A plea hearing is scheduled for Oct. 26 in Spotsylvania County Circuit Court, where Malvo is charged with capital murder in the Oct. 11, 2002, killing of Kenneth Bridges.

Malvo’s lawyer, Michael Arif, said Malvo would plead guilty and accept a sentence of life in prison. The plea bargain would eliminate the possibility of a death sentence in that case.

Malvo, now 19, will also drop all appeals of his conviction last year for the murder of FBI analyst Linda Franklin. The jury in that case sentenced him to life in prison.

Washington, D.C.

Navy charges three more SEALs in Iraq prisoner abuse

The Navy said Friday it had filed assault and other criminal charges against three more of its elite SEAL commandos in connection with prisoner abuse in Iraq.

The three, whose names were not released, are in addition to four SEALs charged Sept. 2 with assault and other offenses in connection with the death of a prisoner last November.

At the time of the reported abuse, all seven were members of a Sea-Air-Land, or SEAL, unit known as SEAL Team-7, a counterterrorist group that sometimes operated in Iraq with CIA officers. It is based at Coronado, Calif., and reports to the Naval Special Warfare Command in San Diego.

Iraq

10 kidnapped in Baghdad; Fallujah airstrikes kill eight

Kidnappers seized six Egyptians and four Iraqis working for the country’s mobile phone company, authorities said Friday, and Muslim leaders in Britain announced plans to send negotiators to Baghdad in hopes of winning the release of hostage Kenneth Bigley.
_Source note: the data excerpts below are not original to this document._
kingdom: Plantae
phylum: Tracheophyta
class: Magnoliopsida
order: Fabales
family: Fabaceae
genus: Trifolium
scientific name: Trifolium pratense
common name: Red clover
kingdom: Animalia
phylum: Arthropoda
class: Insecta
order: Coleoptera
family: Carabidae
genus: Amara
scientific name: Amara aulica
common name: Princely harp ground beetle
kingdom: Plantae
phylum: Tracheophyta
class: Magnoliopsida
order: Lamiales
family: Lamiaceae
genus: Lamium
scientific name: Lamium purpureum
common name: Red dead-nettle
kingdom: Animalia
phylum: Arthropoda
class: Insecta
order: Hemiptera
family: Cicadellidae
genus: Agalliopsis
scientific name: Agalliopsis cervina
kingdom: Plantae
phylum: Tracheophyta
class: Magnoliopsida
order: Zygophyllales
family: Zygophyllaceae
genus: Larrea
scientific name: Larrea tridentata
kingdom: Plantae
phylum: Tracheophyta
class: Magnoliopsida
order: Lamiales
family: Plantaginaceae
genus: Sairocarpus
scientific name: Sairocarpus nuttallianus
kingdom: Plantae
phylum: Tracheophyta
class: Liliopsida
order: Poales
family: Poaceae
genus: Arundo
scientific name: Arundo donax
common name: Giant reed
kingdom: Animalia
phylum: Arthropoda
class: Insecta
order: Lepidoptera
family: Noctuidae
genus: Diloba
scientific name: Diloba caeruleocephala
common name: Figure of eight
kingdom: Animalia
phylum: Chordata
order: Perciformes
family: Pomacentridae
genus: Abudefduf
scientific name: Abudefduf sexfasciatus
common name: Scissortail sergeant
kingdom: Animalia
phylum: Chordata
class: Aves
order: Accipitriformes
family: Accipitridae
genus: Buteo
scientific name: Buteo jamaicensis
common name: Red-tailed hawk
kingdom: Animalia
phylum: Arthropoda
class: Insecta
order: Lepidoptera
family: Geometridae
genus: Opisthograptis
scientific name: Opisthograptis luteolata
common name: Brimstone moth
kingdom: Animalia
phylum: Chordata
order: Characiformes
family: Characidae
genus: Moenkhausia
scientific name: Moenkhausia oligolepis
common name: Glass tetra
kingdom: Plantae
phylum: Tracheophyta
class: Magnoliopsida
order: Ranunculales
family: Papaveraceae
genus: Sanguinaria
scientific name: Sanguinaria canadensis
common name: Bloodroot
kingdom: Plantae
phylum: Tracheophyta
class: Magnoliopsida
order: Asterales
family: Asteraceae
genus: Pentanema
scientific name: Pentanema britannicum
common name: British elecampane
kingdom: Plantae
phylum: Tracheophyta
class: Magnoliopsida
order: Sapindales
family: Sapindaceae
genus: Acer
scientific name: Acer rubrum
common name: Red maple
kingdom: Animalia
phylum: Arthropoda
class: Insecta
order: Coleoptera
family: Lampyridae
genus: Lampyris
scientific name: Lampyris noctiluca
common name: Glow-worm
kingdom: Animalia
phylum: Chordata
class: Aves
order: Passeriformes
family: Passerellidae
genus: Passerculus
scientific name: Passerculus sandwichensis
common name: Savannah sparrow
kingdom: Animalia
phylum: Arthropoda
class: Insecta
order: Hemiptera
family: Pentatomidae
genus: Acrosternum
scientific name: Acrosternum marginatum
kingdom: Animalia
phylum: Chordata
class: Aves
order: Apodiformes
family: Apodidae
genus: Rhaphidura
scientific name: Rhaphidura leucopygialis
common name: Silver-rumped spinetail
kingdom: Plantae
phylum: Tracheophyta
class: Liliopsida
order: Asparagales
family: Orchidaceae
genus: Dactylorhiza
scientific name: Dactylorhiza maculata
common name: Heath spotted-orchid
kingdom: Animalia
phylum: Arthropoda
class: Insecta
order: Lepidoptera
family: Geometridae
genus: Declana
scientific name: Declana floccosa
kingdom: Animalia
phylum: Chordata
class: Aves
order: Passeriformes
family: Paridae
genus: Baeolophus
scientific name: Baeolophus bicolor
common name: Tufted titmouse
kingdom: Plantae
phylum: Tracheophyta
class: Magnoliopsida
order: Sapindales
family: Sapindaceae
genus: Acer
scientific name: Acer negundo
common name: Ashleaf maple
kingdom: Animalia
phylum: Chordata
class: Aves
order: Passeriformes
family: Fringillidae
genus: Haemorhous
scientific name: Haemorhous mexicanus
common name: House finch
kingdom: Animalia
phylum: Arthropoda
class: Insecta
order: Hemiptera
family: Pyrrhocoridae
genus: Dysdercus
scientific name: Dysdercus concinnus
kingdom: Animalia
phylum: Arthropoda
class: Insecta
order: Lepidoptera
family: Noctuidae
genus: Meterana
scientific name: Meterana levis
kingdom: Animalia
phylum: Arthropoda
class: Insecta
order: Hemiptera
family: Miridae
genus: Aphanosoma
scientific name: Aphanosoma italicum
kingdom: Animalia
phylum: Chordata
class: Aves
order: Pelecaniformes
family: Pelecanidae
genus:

Gunmen abducted two of the Egyptians on Thursday in a bold raid on the firm’s Baghdad office — the latest in a string of kidnappings targeting engineers working on Iraq’s infrastructure, in a bid to undermine the U.S.-allied interim government.

Insurgents fired a rocket on a busy Baghdad street Friday, killing four people and wounding 14, the military said.

U.S. warplanes, tanks and artillery units bombed the insurgent stronghold of Fallujah today, killing at least eight people and wounding 15, hospital officials and witnesses said.

Washington, D.C.

Paige declares debate is over about ‘No Child Left Behind’

Education Secretary Rod Paige declared Friday that “the debate is over” about whether the law shaking up public education is working, even as he acknowledged schools’ struggles to meet its sweeping demands.

“If we remain resolute and steadfast, year by year, more powerful and positive changes will follow,” Paige said about the No Child Left Behind Act, which greatly expanded the federal role in changing schools.

“But if we backtrack, if we falter, if we renege on our promise to our children, then we will lose the most important and profound opportunity of our lifetime to make education better,” Paige said.